Londres: A polícia deixou de atender às ocorrências semanais de agressões a funcionários de supermercados, mas chegou três minutos depois de uma falsa acusação de racismo. O funcionário acusado foi algemado e detido durante horas.
O fundador de uma cadeia de supermercados entrou na polémica em torno da hipocrisia policial ao revelar que um dos seus funcionários foi algemado numa loja após uma falsa acusação de racismo. Sir Malcolm Walker [na foto], fundador da cadeia Iceland, afirmou ter apresentado uma queixa formal à polícia de Londres depois de um dos seus funcionários ter sido detido pela polícia após uma falsa acusação de insulto racial feita por um cliente. Sir Malcolm revelou que o gerente da loja, que é de ascendência asiática, repreendeu um cliente negro que estava a manusear garrafas de leite no supermercado. O empresário, que recebeu o título de cavaleiro, contou que, depois de o cliente ter chamado a polícia e feito uma falsa acusação de racismo, os agentes chegaram em “três minutos” e algemaram o funcionário.
Indignado com a resposta da polícia ao incidente, Sir Malcolm declarou ao Mail on Sunday que “a hipocrisia policial não existe apenas nas ruas” e sublinhou que os polícias deixam frequentemente de intervir quando os funcionários são agredidos ou ameaçados de violência por ladrões de lojas. As forças policiais britânicas têm estado sob escrutínio global desde o caso horrível de Henry Nowak, o estudante inocente de 18 anos que foi algemado pela polícia enquanto agonizava no chão, depois de o seu assassino ter mentido sobre ter feito comentários racistas.
Sir Malcolm disse que o funcionário teve de passar duas ou três horas sob custódia antes de o caso ser arquivado.
Acrescentou que a “reação completamente desproporcional” da polícia foi uma “loucura” e questionou por que razão os agentes acharam necessário algemar o funcionário e colocá-lo num carro da polícia por causa de uma “acusação infundada”.
Sir Malcolm acrescentou: “Todas as semanas, recebemos relatos de violência: os funcionários são agredidos, ameaçados com seringas ou facas.

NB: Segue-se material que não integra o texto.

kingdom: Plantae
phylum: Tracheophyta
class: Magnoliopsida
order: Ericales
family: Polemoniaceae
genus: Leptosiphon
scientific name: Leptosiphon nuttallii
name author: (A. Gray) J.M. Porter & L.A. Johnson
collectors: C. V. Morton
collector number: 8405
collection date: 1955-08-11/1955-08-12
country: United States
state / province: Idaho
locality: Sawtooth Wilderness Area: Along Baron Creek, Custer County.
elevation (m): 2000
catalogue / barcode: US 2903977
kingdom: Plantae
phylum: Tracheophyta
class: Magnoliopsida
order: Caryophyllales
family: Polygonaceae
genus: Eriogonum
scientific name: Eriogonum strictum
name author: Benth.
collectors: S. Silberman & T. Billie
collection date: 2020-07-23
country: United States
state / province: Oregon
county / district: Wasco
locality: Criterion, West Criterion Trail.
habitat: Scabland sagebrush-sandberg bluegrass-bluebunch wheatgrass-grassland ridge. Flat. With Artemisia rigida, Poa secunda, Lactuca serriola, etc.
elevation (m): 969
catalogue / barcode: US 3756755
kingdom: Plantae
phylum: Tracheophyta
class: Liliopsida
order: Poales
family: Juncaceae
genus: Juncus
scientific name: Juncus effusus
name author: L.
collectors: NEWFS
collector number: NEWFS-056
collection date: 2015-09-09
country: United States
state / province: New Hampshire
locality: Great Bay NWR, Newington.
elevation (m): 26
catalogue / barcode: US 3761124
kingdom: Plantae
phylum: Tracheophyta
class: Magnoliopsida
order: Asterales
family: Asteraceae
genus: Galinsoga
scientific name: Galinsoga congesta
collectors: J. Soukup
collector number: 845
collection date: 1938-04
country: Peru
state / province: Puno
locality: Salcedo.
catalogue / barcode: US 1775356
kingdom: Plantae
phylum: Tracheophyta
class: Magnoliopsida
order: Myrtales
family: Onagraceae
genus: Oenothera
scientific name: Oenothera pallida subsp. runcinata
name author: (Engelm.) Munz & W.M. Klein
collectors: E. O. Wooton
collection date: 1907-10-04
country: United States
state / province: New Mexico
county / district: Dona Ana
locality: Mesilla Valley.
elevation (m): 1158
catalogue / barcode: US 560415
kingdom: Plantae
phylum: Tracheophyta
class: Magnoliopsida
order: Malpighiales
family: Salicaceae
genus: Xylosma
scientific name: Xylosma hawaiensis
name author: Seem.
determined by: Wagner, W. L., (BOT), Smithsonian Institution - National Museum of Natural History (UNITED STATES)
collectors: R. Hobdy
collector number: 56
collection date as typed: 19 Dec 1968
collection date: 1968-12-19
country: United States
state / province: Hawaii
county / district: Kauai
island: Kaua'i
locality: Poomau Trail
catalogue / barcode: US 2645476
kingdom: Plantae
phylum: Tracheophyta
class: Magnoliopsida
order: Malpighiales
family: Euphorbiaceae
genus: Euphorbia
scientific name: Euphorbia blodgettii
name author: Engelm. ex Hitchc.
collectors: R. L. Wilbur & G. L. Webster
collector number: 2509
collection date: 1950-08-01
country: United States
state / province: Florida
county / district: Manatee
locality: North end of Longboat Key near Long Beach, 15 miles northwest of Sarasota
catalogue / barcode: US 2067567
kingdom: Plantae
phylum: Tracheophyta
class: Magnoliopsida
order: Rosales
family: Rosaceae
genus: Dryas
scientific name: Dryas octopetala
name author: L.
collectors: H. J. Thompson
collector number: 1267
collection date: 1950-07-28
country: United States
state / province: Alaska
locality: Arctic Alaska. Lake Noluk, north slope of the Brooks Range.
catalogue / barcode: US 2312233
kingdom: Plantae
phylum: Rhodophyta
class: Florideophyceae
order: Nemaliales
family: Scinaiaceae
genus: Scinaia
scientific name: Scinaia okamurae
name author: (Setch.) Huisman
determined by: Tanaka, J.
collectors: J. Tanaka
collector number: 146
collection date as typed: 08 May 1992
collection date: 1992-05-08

A situação está fora de controlo”. A violência contra os funcionários das lojas é endémica. A polícia nunca interviria em três minutos numa situação destas.”
Uma queixa, bem como um recurso, referentes à intervenção policial no caso destacado por Sir Malcolm, foram rejeitados.

Continua o escândalo em torno da morte de Henry Nowak: o ex-chefe da polícia de Londres afirmou que a “Scotland Yard foi infectada pelo vírus mental do wokismo” e “já não trata os cidadãos de forma igualitária perante a lei”.
Rick Prior, antigo presidente da Federação da Polícia Metropolitana, afirmou que, durante mais de uma década, as forças policiais deram prioridade à igualdade de resultados para os diferentes grupos étnicos em detrimento da igualdade de oportunidades.
Alegou que isso levou a uma perda de competência dentro da corporação, o que teve repercussões nas ruas de Londres.
[…] “Vi isso em 2022, quando um tribunal constactou que dois oficiais de alta patente discriminaram racialmente um detetive branco, preterindo-o num processo de promoção e substituindo-o por um candidato negro menos qualificado.”
[…] E acrescentou: “Quando vi o vídeo [da morte de Henry Nowak] dele a ser algemado naquela noite, com as mãos moles e cinzentas, fiquei a pensar: ‘Porque é que estão a fazer isto? Que ameaça estão a tentar eliminar?’ Estavam apenas a cumprir uma lista mental de alegados crimes de ódio e salvar uma vida era uma preocupação secundária?”
“Não creio que tivessem intenções maliciosas, mas suspeito que não conseguiram escapar ao que a formação e os superiores lhes incutiram: o mantra de que um incidente com motivação racial deve ser registado como tal, baseado unicamente na palavra da vítima, independentemente das provas apresentadas.”